The ever-so-slight color shifts that come with time.

It’s the good kind of pain, like pulling out a splinter with a sharp pair of tweezers.

 

Next, we’ve got William Davis, an artist I met at the portfolio walk. I have to admit, I was multi-tasking, as I’d just come back from dinner with a student, was doing a tour of the room with another student, while simultaneously trying to scout projects for you guys.

But I noticed William’s night-time pictures out of the corner of my eye, and made a move straight to them, knowing almost from the glowing glance that I’d like them.

(Is it OK to have developed the 6th sense, after so many festivals?)

He said the project was all about documenting light pollution, on multiple continents. From Cusco, Peru to Kalamazoo.

They’re super-cool, even if the subject is (literally) dark.

 

Next up is Kari Laine, and maybe this work was meant for today?

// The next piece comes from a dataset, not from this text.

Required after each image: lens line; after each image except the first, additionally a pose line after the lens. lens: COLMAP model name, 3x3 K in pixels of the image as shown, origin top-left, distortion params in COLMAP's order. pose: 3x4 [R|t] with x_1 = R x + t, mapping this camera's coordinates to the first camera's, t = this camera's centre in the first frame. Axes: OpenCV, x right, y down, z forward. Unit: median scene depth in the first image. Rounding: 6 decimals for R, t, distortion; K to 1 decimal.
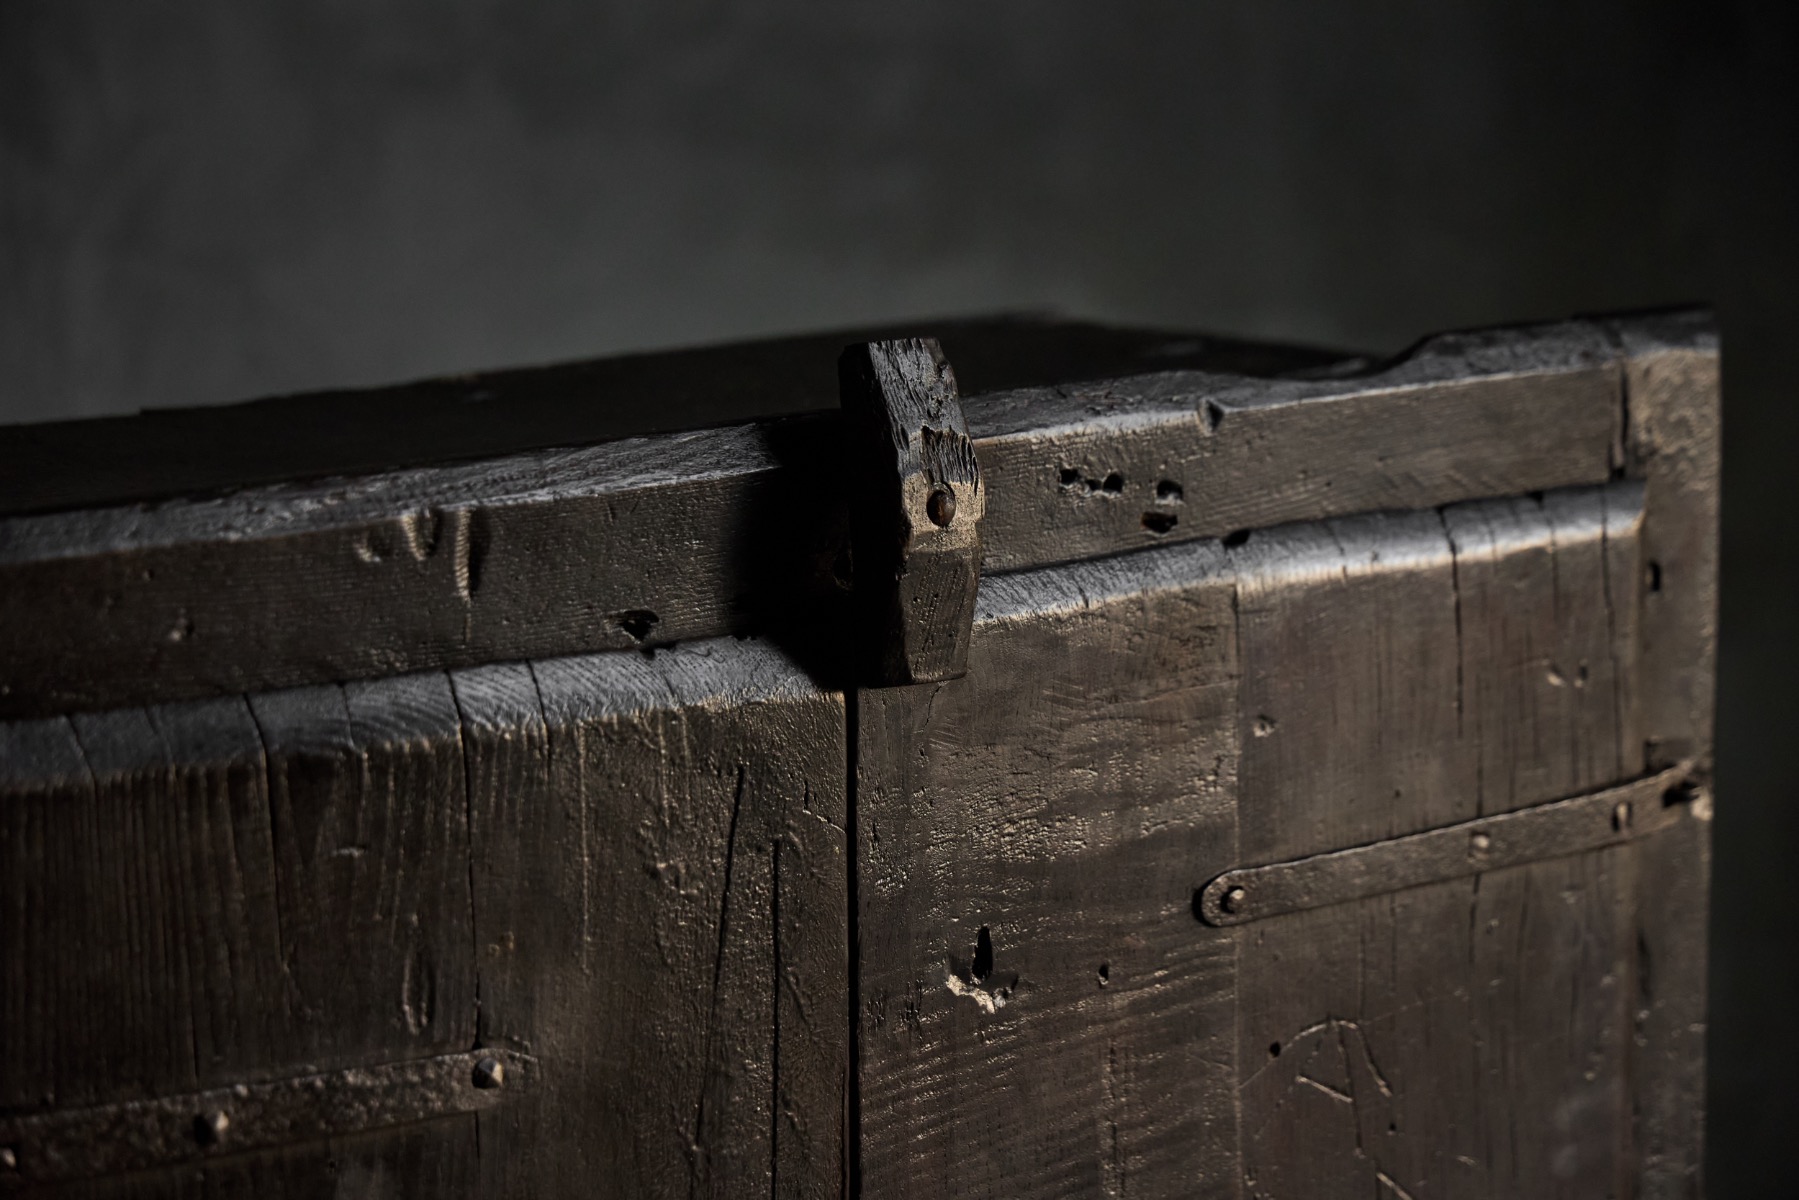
lens RADIAL K [[4612.3, 0, 899.5], [0, 4612.3, 600.0], [0, 0, 1]] dist [0.000209, 0.466567]
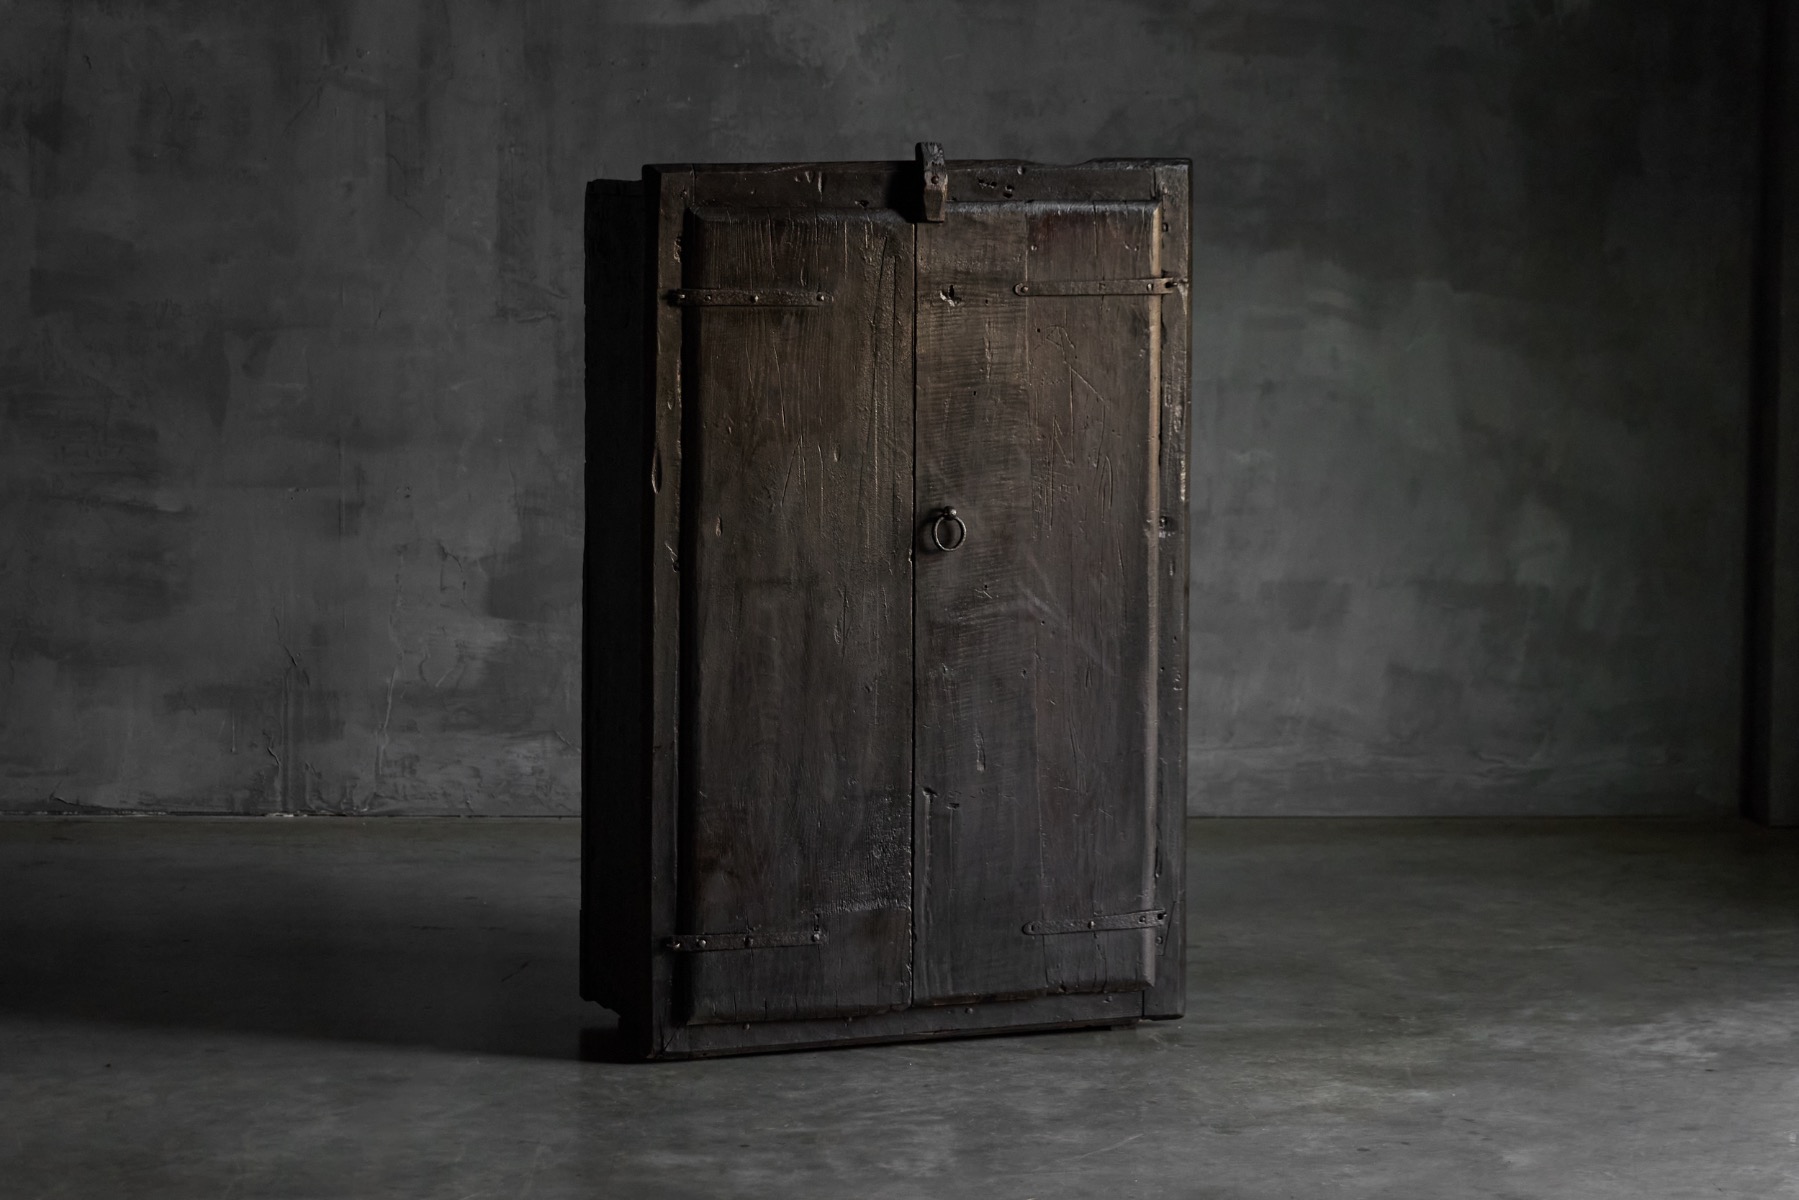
lens RADIAL K [[4537.8, 0, 941.4], [0, 4537.8, 597.4], [0, 0, 1]] dist [0.049472, -0.087333]
pose [[0.960147, 0.038214, -0.276870, 1.188306], [-0.058225, 0.996223, -0.064417, 0.633493], [0.273362, 0.077971, 0.958746, -3.007435]]
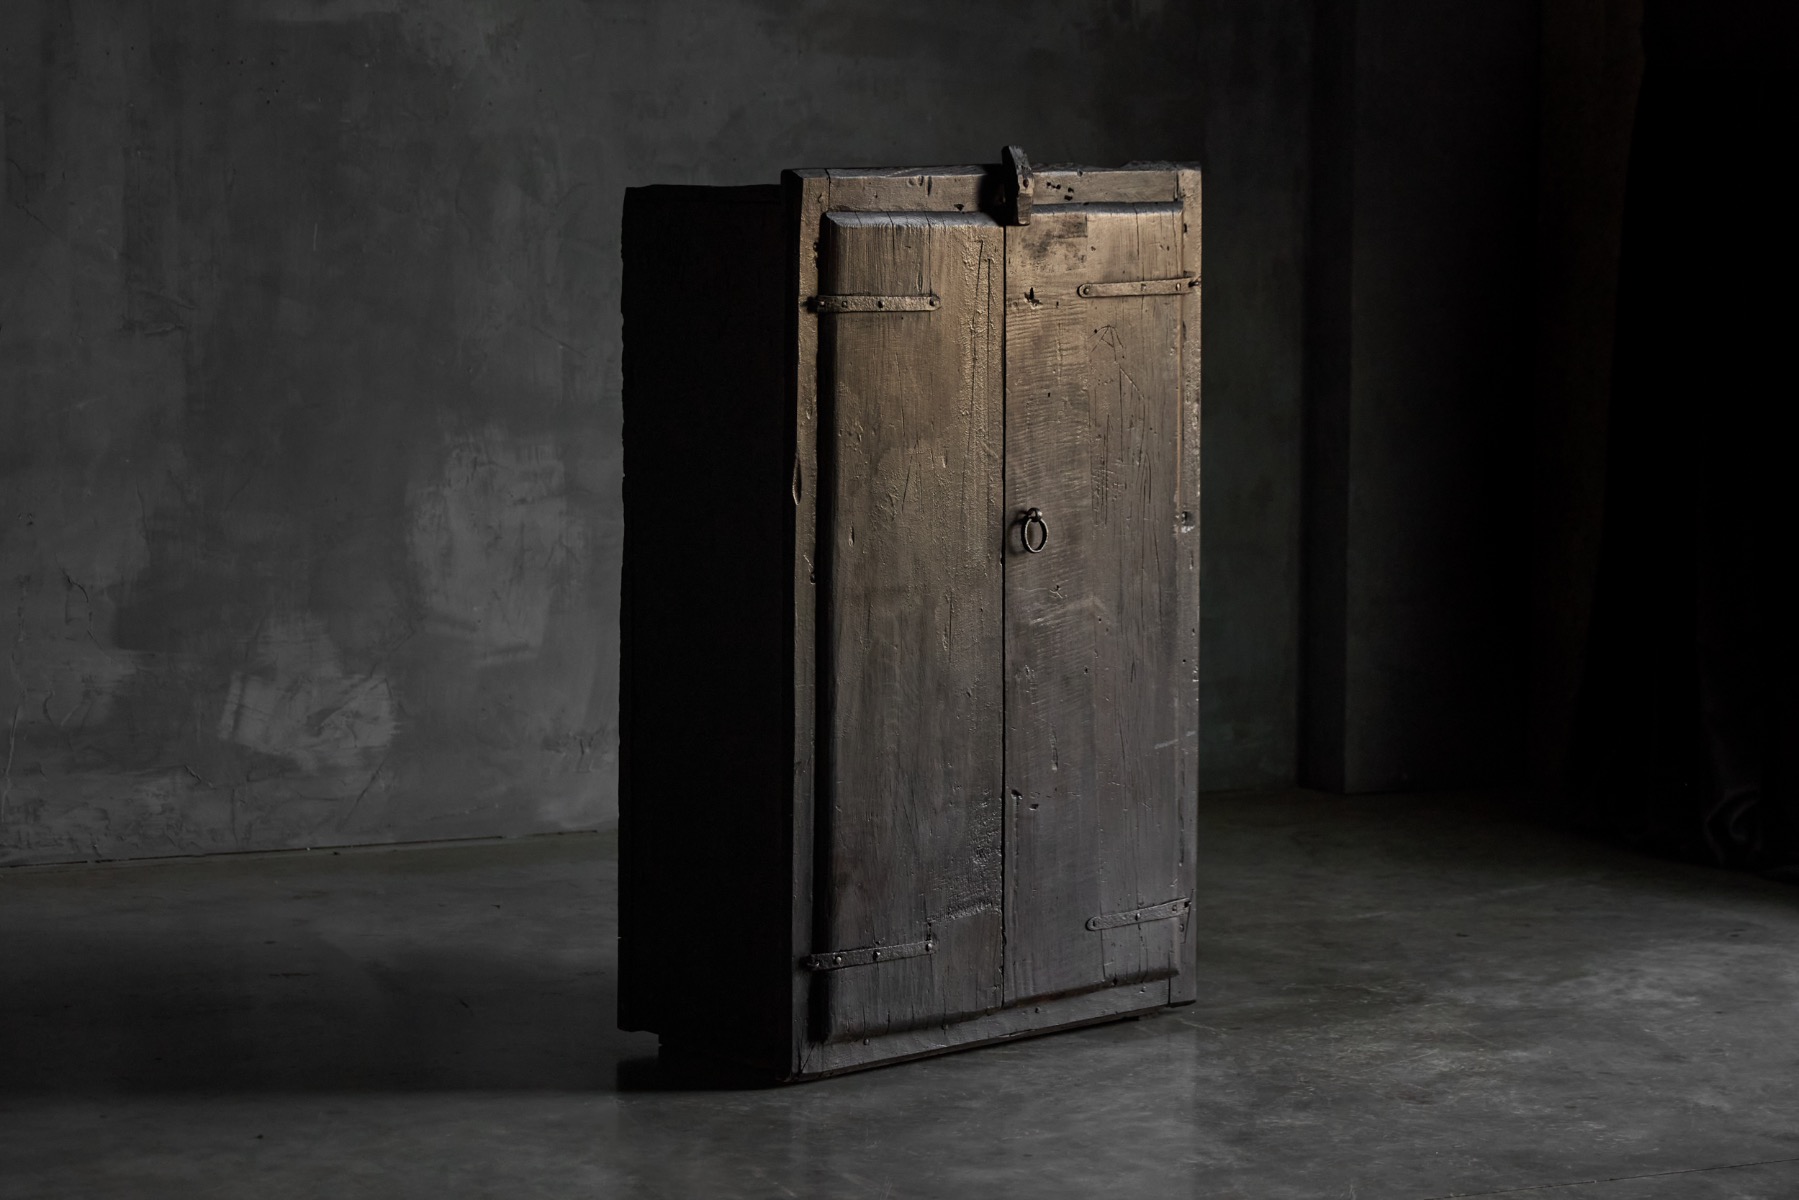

These tabletop constructions, and multi-image panels, feature dolls, little plastic tigers, but also dead creatures? They’re sad, bleak, macabre tableaux, but also, maybe a little funny too?

I was on the fence for a minute, but then I decided I like them.

Weird should always be good.

 

Moving along, we’ve got Sarah Malakoff, and her project was strange as well.

Sarah photographs interior spaces that are designed around cultural or historical themes. If ever there were a project to embrace kitsch, this would be the one.

We ended up having a technical conversation, Sarah and I, as her prints were super-glossy, way too glossy, and it created a reflectivity bomb that was hard to get past.

I told her that as I publish digitally, I was sure her jpegs would be good enough to show, and so they are.

Really strong portraits of people, through their personal spaces.

I have a tiki lounge, therefore I am?

Subsequently, one of my students, visiting the festival, also saw the prints and had the same problem with the gloss, so I was glad when Sarah told me she was experimenting with a different paper.

I can’t stress enough, these subtle choices make a huge difference in how our work is received, IRL.

anns 003

 

Finally, we’ve got a series of pictures by Daniel J. McInnis, and I admit I did hold these last for a reason. Because they’re not overtly sad, (my theme today,) so I wanted to set them up after all the other projects.

Daniel accompanied his wife on a business trip to Japan, and used a digital camera for the first time, after a long time working with analog materials. (We’d previously published some of his portraits of artists, after a prior Filter, and he was using a large format camera at the time.)

Maybe it’s the color palette, or the dry, formal sensibility, (in a formal country,) but I think the cool remove makes these photos a little lonely.

A little cold.

And after I wrote my first draft of this column, wouldn’t you know, but a night-time blizzard rolled into town.

Last night.

So everything is covered in powdery white.